New Policy: Kemarin BIGBANG umumkan rencana tur, Huawei Pura X Max dirilis
Kemarin BIGBANG Umumkan Rencana Tur, Huawei Pura X Max Dirilis
Jakarta – ANTARA melalui kanal hiburan, gaya hidup, teknologi, dan otomotif menghadirkan berita penting pada Senin (20/4), termasuk rencana tur global BIGBANG, studi tentang hipertensi pada generasi muda, pembaruan game Resident Evil Requiem, debut ponsel Huawei Pura X Max, serta risiko mengganti atau mencampur bahan bakar kendaraan. Berikut rangkuman berita kemarin yang bisa dibaca kembali pagi ini.

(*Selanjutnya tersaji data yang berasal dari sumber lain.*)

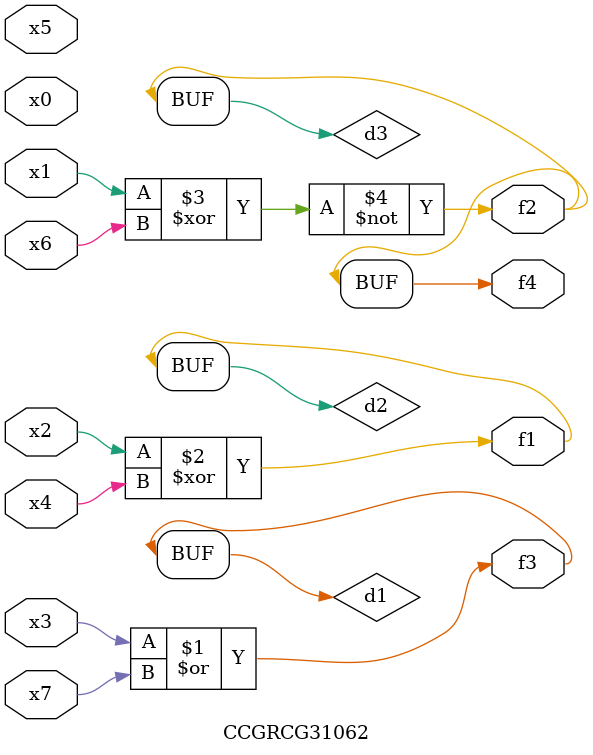
<source format=v>
module CCGRCG31062(
	input x0, x1, x2, x3, x4, x5, x6, x7,
	output f1, f2, f3, f4
);

	wire d1, d2, d3;

	or (d1, x3, x7);
	xor (d2, x2, x4);
	xnor (d3, x1, x6);
	assign f1 = d2;
	assign f2 = d3;
	assign f3 = d1;
	assign f4 = d3;
endmodule

</source>
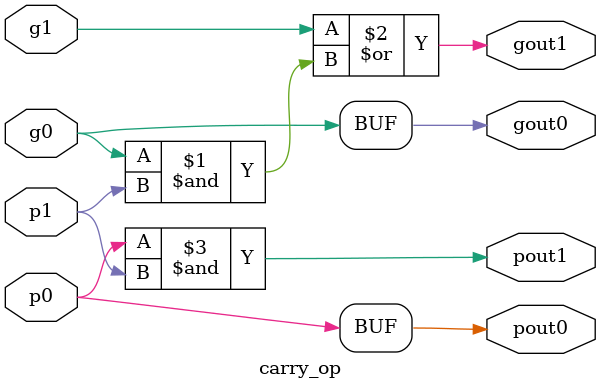
<source format=v>
module carry_op (
    input  g0,p0,g1,p1,
    output gout0,pout0, gout1,pout1
);
// carry operator implementation

    assign gout1 =  g1 |  (g0 & p1);
    assign pout1 = p0 & p1;         
    assign gout0 = g0;
	 assign pout0 = p0;
endmodule

</source>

Bigbang Rilis Rencana Tur Global
Grup K-pop BIGBANG mengungkapkan rencana tur global yang akan dimulai Agustus 2026 sebagai bentuk perayaan ulang tahun ke-20 mereka. Pengumuman ini dibuat oleh G-DRAGON saat grup tersebut tampil di Coachella Valley Music and Arts Festival di California, Amerika Serikat, pada Minggu (19/4).
Studi: Tekanan Darah di Usia Muda Berkorelasi dengan Risiko Kardiovaskular
Sebuah riset yang dipublikasikan di American Journal of Hypertension bulan Maret 2026 mengungkapkan bahwa tekanan darah pada usia 30-an terkait erat dengan risiko gangguan kardiovaskular di usia 50-an. Studi ini menyoroti hubungan antara kondisi darah saat muda dan dampaknya di masa depan.
Resident Evil Requiem Diperkaya dengan Mode “Mercenaries”
Gim Resident Evil Requiem akan mendapatkan penambahan konten baru, salah satunya mode “Mercenaries”, dalam pembaruan yang diumumkan. Perusahaan pengembang, Capcom, telah mengonfirmasi persiapan konten tambahan untuk game tersebut.
Huawei Pura X Max, Ponsel Lipat dengan Layar Terbesar Dunia
Huawei memperkenalkan Pura X Max sebagai ponsel lipat dengan layar terbesar dunia, yang melampaui kompetitor seperti Samsung dan Apple. Inovasi ini menawarkan pengalaman visual yang lebih luas dibandingkan produk sebelumnya dari perusahaan teknologi tersebut.
BBM Naik, Apakah Perlu Mengganti atau Mencampur Bahan Bakar?
Dengan kenaikan harga BBM non-subsidi, pengguna kendaraan berusaha mengoptimalkan penggunaan bensin melalui penggantian jenis bahan bakar atau pencampuran dengan jenis lain. Namun, pakar menyatakan bahwa tindakan ini berpotensi memengaruhi performa dan daya tahan mesin kendaraan.